Ficam patentes as incongruências indissolúveis entre a ciência, cujo portador é
o médico, e o escritor. Há toda uma trama entre Lima, esse médico que nenhuma
certeza pode oferecer a seus pacientes, e Felipe, há longa data internado, em
uma espera infrutífera de uma terça-feira, possível data de sua saída, que
nunca chega.
Nando Cunha interpreta
o jovem Lima Barreto nos esforços de escrever seu grande romance. Esse núcleo é
composto também por Mario Hermeto, o ator que dá vida à personagem Gregorinho.
Contracenam – como todo o elenco – de forma magistral; sendo a parte mais cômica
da peça a expressa pela embriaguez constante do amigo de Lima. Este, como em Os Bruzundangas,
diz que há pseudoliteratos que querem figurar na ABL, um mundo onde só os
bacharéis têm vez e esses “doutores” sendo os únicos aceitos socialmente para o
estudo. No fundo, porém, para Lima Barreto, o objetivo maior de todos eles é
fazer parte da burocracia dos empregos públicos. O escritor vê no Barão do Rio
Branco o exemplo maior da personificação desse mal. Entre uma recordação e
outra, reaparece o médico. A animosidade entre doutor e escritor decresce, pois
aquele reconhece a inteligência e comportamento atípico de Lima, incansável em
suas lúcidas críticas. É essa história que o Lima Barreto de Luis Alberto de
Abreu vive: internado, interagindo em um misto de alucinação e emoção profunda
com sua juventude e com os personagens do romance em que o protagonista é
Policarpo.
Sim, estão
todos lá: saindo do encontro da caneta com o papel do jovem Lima, ao mesmo
tempo em que, internado quando mais velho, observa e dialoga, chegando ao ápice
de um embate existencial entre ele e o major Quaresma. Este protagonista que dá
nome ao livro é ridicularizado por seu ufanismo e idealismo, tendo como triste
fim sua condenação ao fuzilamento por Floriano. Seu projeto de fazer do Tupi a
língua oficial do país fracassa. O intuito de modernizar o sistema agrário do
país conhece o mesmo destino de seu Tupi. Todos, exceto Ismênia, não escapam
aos ataques por parte daquele que os inventou. Ismênia é Lima Barreto. O Lima
ressentido e da luta não se reconhece com o Lima frustrado do hospital: segue
na construção de seu romance.
Tecnicamente,
tudo parece ser digno de um grande espetáculo, digno ao igualmente grandioso
nome Lima Barreto, que ficou
registrado na história da literatura nacional. O elenco de ótima qualidade e
uma atuação que a mim pareceu impecável; um cenário belo e criativo, que
retrata a vida urbana cerceada de livros.

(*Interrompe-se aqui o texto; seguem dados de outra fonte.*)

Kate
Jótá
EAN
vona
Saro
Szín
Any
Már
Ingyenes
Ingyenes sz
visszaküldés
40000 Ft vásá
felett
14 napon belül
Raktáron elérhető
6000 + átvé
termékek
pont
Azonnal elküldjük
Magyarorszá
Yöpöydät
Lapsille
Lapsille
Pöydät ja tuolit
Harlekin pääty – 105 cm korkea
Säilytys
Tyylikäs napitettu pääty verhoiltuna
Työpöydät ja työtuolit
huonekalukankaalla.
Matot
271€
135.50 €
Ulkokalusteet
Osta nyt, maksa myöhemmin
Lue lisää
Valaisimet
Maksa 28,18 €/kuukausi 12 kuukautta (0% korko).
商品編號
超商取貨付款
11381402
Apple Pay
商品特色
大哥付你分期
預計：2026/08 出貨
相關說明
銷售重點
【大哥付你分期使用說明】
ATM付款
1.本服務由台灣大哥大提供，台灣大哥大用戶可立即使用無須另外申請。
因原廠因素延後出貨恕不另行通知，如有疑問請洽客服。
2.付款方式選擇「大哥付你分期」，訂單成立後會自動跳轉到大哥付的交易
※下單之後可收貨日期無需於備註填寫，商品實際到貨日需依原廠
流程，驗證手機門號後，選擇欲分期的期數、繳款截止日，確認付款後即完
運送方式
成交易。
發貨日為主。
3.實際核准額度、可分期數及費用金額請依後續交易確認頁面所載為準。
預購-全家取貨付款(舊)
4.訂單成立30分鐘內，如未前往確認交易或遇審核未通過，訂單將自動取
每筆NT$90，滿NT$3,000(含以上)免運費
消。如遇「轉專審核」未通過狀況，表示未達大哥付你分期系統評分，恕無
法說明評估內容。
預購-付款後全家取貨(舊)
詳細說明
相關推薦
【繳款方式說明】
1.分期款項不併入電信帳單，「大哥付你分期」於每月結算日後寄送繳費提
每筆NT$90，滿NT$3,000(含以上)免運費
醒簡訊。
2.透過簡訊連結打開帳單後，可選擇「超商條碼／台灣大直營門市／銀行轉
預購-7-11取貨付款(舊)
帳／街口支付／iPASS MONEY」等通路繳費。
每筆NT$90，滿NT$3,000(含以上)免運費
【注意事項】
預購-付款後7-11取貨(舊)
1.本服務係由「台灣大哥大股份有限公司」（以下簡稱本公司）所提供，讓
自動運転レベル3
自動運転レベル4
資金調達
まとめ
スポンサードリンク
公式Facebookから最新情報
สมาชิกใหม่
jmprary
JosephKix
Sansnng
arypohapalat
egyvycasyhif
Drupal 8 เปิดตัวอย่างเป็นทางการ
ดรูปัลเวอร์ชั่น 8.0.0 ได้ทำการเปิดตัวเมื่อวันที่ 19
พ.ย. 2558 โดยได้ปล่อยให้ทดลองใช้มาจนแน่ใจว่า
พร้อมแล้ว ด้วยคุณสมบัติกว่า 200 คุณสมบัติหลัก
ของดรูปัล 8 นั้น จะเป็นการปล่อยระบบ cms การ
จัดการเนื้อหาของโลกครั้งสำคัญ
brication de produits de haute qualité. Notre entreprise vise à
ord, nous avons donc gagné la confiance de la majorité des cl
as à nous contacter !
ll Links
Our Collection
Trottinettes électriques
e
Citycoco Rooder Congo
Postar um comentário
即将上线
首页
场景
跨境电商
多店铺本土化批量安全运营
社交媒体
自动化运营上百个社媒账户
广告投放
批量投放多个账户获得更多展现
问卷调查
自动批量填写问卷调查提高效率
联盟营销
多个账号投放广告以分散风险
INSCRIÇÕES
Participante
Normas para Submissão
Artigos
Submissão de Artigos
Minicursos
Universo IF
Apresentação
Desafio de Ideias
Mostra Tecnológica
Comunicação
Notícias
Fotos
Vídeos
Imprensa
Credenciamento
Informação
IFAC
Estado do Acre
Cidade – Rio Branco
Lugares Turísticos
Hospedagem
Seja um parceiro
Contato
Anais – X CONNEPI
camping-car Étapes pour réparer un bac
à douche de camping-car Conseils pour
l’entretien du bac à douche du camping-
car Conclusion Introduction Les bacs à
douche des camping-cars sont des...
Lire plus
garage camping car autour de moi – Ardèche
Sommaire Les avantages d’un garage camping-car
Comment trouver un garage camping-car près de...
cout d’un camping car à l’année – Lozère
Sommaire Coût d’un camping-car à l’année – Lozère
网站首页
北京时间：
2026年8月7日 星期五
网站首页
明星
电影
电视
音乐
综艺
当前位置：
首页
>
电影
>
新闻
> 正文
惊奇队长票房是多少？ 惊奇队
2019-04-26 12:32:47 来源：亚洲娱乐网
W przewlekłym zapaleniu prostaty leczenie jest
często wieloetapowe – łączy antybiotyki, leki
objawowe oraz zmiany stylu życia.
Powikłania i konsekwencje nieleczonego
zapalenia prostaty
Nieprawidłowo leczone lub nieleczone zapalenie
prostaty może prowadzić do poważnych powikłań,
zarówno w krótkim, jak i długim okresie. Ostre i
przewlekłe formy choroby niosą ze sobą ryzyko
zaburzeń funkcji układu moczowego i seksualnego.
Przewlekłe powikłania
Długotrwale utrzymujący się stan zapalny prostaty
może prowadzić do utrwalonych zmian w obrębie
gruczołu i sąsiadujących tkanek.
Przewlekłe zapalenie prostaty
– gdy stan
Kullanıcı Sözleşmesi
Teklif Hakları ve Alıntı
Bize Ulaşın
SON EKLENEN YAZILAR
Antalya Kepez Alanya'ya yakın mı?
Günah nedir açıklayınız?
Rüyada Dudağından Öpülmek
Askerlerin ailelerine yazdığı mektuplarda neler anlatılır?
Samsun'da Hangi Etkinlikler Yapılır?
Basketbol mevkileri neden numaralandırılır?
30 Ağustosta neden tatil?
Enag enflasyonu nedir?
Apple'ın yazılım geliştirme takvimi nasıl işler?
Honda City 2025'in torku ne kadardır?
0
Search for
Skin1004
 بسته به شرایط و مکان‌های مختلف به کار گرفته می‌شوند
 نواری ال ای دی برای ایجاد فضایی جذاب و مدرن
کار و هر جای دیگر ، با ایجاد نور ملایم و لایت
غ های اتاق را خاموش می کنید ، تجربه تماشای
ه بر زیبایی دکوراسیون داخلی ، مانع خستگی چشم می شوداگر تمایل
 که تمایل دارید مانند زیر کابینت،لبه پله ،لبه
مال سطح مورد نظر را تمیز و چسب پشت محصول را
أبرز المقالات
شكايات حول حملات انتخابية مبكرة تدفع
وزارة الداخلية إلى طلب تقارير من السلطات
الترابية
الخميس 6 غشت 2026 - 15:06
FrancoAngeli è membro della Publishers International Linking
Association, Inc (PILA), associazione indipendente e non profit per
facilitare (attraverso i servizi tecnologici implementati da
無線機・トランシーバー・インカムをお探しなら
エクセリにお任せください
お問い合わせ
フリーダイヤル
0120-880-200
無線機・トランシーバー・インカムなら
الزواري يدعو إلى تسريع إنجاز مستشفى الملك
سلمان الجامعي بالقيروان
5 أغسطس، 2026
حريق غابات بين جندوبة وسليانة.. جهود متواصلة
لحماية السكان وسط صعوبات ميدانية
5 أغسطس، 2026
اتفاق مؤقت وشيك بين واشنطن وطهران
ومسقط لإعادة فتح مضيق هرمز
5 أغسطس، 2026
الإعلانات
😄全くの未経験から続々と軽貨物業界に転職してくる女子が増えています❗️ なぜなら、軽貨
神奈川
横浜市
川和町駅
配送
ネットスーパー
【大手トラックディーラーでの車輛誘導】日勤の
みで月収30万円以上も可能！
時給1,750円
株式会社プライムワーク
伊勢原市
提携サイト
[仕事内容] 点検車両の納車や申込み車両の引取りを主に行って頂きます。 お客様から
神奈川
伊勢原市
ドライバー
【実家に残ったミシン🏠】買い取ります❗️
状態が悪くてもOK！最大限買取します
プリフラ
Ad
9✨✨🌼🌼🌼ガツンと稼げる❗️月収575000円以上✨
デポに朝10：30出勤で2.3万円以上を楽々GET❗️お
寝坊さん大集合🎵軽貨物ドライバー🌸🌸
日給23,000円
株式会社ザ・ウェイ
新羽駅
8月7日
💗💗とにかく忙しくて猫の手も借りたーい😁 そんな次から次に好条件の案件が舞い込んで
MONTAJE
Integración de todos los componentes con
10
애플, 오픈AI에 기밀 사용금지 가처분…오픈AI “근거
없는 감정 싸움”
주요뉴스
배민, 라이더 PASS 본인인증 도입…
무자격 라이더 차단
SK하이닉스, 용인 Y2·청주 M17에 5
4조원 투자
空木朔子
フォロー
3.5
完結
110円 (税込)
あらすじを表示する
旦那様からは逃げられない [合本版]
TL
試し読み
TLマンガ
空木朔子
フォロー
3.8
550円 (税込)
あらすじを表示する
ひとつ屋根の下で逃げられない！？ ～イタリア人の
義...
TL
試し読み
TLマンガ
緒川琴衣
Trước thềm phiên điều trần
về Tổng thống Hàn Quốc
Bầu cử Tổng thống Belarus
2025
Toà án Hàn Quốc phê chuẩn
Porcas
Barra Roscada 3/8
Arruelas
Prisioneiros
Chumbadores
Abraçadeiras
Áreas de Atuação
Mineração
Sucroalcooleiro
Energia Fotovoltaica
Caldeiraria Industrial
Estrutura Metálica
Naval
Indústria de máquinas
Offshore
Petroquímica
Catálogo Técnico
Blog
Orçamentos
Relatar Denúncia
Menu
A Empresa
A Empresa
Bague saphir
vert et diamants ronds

A peça tem duração de cerca de uma hora e meia
e apresenta, além da qualidade, outras importantes vantagens: localização e
preço acessível. O Teatro Dulcina fica na rua Alcindo Guanabara, Cinelândia, no
centro da cidade do Rio de Janeiro. O valor dos ingressos é de 20 reais a
inteira. O espetáculo ocorre de sexta a domingo, às 19h. As últimas
apresentações serão entre os dias 28 e 30, neste fim de semana. Não percam!